Jupyter and HPC: Current State and Future Roadmap
The IDEAS Productivity project, in partnership with the DOE Computing Facilities of the ALCF, OLCF, and NERSC and the DOE Exascale Computing Project (ECP) has resumed the webinar series on Best Practices for HPC Software Developers, which we began in 2016.
As part of this series, we offer one-hour webinars on topics in scientific software development and high-performance computing, approximately once a month. Participation is free and open to the public, but registration is required for each event. The next webinar in the series was titled “Jupyter and HPC: Current State and Future Roadmap”, and was presented by Matthias Bussonnier (UC Berkeley), Shreyas Cholia (LBNL), and Suhas Somnath (ORNL).

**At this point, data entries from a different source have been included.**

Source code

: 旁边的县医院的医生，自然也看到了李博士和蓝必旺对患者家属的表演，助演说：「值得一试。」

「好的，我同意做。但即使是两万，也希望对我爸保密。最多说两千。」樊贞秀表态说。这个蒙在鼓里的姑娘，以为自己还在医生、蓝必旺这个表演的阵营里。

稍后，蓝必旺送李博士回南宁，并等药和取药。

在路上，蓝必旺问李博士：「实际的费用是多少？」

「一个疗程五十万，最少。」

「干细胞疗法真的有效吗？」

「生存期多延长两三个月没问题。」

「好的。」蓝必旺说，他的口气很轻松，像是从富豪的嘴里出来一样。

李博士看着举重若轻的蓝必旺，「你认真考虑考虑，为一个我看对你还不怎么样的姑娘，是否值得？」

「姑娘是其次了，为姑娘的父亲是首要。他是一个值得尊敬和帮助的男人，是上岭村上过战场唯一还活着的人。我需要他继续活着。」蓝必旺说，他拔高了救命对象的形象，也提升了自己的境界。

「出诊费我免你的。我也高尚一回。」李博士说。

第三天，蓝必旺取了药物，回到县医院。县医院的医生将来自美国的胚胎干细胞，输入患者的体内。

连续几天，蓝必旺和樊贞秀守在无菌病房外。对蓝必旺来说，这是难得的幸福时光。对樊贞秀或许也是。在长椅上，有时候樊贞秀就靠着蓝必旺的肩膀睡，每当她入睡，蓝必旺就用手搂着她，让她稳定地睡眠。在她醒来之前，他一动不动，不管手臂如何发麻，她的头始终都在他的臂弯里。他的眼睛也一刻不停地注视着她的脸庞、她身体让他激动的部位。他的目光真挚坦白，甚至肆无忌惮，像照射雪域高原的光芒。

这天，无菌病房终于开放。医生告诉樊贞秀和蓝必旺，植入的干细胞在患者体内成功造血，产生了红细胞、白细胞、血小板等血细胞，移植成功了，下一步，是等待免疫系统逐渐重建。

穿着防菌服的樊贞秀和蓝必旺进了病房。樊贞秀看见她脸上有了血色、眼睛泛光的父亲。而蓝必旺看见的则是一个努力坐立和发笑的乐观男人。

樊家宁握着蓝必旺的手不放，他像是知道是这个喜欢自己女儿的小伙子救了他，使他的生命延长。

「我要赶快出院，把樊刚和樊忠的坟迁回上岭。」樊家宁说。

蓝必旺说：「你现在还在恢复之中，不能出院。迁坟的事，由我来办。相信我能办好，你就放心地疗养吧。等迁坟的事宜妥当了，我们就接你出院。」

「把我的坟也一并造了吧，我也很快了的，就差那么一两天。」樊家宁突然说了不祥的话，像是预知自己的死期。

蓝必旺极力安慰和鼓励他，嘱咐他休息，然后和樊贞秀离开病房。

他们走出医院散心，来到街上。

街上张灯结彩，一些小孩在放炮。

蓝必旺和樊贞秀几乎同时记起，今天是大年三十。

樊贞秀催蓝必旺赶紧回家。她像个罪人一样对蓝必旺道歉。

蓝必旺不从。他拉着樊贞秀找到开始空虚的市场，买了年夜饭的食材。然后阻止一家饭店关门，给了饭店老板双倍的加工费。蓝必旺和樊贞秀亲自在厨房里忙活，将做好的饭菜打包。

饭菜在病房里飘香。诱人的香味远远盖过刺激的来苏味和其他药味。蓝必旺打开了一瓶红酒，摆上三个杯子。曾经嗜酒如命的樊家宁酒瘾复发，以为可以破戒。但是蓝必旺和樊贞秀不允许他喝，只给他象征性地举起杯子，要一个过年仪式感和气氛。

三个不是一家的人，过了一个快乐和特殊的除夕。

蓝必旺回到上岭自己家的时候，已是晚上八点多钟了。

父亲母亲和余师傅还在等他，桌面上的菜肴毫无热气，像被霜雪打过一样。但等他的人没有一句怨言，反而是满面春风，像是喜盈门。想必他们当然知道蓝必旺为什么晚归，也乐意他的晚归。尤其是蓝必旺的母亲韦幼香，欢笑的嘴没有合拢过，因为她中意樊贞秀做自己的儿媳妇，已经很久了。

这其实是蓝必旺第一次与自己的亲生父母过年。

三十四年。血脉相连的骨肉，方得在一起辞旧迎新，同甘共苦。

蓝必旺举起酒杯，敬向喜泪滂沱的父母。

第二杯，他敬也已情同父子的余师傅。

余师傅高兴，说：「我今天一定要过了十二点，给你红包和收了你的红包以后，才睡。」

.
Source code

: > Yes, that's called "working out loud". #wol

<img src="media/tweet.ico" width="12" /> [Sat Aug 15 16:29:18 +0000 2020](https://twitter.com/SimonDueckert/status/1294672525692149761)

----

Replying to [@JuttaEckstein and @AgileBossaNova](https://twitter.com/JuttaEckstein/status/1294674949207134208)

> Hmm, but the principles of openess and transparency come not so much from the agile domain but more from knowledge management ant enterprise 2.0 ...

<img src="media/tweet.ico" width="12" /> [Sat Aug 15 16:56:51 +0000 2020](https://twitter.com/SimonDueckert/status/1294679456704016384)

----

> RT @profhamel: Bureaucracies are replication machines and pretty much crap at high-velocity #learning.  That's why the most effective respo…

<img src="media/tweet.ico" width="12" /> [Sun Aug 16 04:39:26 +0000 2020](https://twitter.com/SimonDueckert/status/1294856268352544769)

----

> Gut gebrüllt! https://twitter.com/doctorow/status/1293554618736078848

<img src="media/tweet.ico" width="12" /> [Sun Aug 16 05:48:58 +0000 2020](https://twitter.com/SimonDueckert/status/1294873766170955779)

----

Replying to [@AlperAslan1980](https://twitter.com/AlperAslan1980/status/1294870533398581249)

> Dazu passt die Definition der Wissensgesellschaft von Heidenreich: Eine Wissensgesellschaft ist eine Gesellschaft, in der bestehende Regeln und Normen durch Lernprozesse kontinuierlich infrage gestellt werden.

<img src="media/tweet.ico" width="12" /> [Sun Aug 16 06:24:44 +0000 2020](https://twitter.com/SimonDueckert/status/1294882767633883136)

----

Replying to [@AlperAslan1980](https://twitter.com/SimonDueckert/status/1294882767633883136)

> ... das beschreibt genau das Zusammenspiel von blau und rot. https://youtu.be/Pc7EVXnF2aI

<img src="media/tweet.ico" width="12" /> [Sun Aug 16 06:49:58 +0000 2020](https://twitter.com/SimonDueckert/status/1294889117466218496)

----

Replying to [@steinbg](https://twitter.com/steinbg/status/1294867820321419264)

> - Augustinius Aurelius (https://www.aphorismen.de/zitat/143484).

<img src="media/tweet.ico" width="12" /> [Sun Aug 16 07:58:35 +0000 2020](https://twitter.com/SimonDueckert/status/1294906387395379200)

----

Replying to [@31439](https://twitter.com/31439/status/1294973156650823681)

The webinar took place on Wednesday, February 28, 2018 at 1:00 pm ET.
Abstract:
During the last few years the Jupyter notebook has become one of the tools of choice for the data science and high-performance computing (HPC) communities. This webinar will provide an overview of why Jupyter is gaining traction in education, data science, and HPC, with emphasis on how notebooks can be used as interactive documents for exploration and reporting. We will present an overview of how Jupyter works and how the network protocol can be leveraged for both a local single machine and remote-cluster work. We will discuss the nuts and bolts of how Jupyter has been deployed at NERSC as a case study in implementation of Jupyter in an HPC environment. This work implies learning the Jupyter ecosystem to take advantage of its powerful abstractions to develop custom infrastructure to satisfy policies and user needs. The webinar showed, as a use case, how Jupyter notebooks have transformed data discovery, visualization, and interactive analysis for the scanning probe and electron microscopy communities at Oak Ridge National Laboratory. It also showed how notebooks can seamlessly accommodate measurements from a wide variety of instruments through Pycroscopy, a framework for instrument agnostic data storage and analysis.